とはいえ、例えば、社員不在のオフィスでは継続して電力は消費されており、あまり減ってないのが現実。
代わりに、自宅での電力消費量が増えているのです。

さらに、CO2排出量を増やしているのが家庭から出るゴミ。
大阪市によると、3月の可燃ごみ収集量は前年同月比1478トン(5.5%)増の2万8119トン。
じわじわと増加しているのです。

マスクに始まり、テイクアウト用のプラスチックごみ。
新型コロナウイルスの影響でプラスチック製品の製造が急増し、各国、コロナ対策を優先しているために、プラスチック規制を一旦撤回している動きがあるのです。

街に落ちているゴミもマスクやテイクアウト容器であるプラゴミが多いです。
これが下水に入りこむと、川から海に投げれ、マイクロプラスチックゴミとなって、地球の海をダメにするのです。

世界で頑張って築き上げてきたプラスチック規制がここに来て逆戻りしています。

不況が終わるとCO2は増える?

過去の不況時を振り返りますと、世界恐慌やリーマンショックと言った、世界的危機の時には、温室効果ガスの排出量の減少しました。

例えば2008年に起きたリーマンショック時には、地球全体の温室効果ガス排出量は3%も減少したのです。
しかし、それは一時的なものにすぎず、経済が回復すると、元通りになる傾向があります。

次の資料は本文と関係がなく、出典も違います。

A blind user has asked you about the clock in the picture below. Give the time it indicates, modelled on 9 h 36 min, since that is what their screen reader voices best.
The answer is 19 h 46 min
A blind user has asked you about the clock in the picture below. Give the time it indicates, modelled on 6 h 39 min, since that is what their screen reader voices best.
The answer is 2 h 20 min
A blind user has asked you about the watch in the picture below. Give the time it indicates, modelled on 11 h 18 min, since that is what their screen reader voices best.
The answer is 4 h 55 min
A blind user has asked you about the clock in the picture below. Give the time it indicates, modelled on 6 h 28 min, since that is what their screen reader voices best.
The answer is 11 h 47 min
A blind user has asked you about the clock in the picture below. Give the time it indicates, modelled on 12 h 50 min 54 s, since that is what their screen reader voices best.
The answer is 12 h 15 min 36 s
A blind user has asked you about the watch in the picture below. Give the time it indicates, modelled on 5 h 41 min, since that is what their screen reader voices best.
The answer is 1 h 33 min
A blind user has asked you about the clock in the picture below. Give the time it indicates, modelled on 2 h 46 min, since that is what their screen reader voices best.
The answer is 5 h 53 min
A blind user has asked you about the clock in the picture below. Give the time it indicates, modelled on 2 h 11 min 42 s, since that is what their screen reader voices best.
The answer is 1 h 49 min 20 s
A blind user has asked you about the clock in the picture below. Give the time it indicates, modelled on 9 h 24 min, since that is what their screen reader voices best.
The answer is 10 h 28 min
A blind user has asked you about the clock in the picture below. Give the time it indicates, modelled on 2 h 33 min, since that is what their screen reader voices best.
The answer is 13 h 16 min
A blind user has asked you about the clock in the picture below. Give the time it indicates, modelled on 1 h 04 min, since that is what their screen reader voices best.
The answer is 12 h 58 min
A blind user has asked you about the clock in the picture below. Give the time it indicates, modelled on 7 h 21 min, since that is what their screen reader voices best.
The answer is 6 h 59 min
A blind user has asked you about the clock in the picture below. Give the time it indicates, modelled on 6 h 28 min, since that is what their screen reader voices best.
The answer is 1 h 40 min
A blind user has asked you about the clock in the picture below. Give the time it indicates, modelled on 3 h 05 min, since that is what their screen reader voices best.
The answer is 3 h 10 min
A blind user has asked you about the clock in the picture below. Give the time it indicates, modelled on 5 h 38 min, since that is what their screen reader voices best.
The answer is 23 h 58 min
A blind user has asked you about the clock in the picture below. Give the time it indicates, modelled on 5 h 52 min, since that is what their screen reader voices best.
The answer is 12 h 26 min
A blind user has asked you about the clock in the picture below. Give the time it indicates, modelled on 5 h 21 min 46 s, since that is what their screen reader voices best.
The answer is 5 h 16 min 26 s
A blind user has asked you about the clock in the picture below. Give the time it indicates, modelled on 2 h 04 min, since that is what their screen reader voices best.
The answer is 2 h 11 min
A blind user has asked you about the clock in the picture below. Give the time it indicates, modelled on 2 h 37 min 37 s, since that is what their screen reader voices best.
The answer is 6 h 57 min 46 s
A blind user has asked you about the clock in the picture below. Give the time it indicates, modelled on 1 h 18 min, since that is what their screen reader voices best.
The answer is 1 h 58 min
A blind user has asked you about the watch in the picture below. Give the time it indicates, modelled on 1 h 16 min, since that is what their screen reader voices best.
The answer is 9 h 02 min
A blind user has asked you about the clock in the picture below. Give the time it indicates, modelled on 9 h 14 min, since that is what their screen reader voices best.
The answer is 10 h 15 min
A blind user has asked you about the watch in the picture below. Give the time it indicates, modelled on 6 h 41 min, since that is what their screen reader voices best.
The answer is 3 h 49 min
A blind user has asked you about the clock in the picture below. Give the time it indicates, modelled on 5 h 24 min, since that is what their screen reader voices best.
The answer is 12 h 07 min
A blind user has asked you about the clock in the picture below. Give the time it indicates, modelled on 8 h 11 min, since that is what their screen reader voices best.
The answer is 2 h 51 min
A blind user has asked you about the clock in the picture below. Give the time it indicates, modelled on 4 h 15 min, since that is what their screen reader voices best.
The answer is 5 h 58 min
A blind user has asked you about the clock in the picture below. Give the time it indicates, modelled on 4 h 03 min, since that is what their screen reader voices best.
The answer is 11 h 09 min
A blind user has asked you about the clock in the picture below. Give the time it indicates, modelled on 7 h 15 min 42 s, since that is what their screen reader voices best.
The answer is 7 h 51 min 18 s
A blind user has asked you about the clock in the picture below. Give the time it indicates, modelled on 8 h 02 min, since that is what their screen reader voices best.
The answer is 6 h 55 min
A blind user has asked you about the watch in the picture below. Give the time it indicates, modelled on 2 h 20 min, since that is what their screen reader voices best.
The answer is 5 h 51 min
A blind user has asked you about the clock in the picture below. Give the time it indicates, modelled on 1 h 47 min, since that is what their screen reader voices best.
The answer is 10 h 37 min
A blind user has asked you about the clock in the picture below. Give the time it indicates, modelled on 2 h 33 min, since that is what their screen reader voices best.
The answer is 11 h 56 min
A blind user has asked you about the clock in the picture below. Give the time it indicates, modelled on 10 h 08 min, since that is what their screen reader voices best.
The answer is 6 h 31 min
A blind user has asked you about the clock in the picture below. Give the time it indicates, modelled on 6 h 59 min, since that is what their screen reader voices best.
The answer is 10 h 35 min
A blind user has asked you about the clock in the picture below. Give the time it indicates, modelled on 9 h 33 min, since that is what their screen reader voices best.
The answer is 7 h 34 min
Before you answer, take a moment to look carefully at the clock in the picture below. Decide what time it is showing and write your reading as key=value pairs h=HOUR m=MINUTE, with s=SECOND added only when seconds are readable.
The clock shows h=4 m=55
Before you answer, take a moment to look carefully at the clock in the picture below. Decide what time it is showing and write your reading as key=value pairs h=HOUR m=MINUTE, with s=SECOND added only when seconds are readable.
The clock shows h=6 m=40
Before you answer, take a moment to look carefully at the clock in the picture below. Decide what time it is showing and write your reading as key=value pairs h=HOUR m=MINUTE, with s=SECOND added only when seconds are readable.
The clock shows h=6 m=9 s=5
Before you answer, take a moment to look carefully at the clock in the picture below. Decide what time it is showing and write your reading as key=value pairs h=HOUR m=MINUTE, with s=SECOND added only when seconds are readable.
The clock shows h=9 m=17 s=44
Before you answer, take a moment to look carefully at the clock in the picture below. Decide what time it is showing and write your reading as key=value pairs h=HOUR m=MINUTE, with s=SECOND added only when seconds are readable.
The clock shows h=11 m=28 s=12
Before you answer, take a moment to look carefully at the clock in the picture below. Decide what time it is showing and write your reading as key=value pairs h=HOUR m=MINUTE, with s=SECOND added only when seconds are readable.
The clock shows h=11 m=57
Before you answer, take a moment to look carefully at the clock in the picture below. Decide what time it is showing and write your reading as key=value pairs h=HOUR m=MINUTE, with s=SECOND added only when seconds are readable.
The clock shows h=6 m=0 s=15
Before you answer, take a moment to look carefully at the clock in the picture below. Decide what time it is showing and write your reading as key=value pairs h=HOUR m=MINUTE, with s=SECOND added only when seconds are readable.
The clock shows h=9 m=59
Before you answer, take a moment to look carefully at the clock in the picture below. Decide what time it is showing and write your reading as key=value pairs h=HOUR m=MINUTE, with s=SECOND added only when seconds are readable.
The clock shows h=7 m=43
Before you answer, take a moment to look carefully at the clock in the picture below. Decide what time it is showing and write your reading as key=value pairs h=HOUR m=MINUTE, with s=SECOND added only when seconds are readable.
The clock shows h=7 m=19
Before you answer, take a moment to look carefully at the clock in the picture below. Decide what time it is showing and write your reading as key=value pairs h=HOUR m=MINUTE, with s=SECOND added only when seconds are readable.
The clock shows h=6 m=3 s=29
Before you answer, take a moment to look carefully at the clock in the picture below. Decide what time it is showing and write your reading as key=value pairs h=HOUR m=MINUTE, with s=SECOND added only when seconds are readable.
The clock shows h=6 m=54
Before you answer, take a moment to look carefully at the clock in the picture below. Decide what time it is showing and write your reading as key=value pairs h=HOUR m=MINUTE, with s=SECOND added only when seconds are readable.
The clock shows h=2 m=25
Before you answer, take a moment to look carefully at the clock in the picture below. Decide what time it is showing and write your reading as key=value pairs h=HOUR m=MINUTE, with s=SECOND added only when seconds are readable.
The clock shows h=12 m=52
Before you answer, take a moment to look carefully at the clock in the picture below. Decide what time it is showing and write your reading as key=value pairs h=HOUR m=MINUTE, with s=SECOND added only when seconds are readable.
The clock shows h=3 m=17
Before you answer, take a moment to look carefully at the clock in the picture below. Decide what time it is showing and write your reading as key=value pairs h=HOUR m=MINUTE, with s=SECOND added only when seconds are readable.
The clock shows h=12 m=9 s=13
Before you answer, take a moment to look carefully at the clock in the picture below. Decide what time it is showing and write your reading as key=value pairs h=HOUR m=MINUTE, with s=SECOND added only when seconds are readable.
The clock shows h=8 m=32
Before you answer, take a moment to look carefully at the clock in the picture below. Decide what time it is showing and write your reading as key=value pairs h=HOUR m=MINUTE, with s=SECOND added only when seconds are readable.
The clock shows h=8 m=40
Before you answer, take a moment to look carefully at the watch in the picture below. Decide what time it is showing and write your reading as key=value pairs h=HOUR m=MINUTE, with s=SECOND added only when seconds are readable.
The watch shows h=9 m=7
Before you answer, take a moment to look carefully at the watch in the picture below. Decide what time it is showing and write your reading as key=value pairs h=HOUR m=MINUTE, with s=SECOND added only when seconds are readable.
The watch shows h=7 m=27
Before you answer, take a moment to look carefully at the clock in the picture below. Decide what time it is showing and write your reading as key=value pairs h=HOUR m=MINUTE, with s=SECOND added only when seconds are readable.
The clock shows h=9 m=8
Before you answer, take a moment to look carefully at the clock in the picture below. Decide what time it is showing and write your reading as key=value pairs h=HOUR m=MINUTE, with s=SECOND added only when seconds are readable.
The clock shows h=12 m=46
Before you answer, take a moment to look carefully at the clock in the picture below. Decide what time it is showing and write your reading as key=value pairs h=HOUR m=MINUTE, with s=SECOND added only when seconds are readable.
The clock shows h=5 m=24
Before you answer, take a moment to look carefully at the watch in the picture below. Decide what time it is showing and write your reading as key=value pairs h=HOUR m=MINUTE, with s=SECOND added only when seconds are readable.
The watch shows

自粛が解除されると、人々は遊びたい、働きたい欲求がさらに上昇。
工場もこれまで以上に稼働します。

生産面で失った時間や金銭を取り戻そうと、環境のことは、ひとまずスルーしてお金儲けに励むとことでしょう。

エコ対策は後回しにされるため、コロナ以前より大気汚染が進む可能性すらあるのです。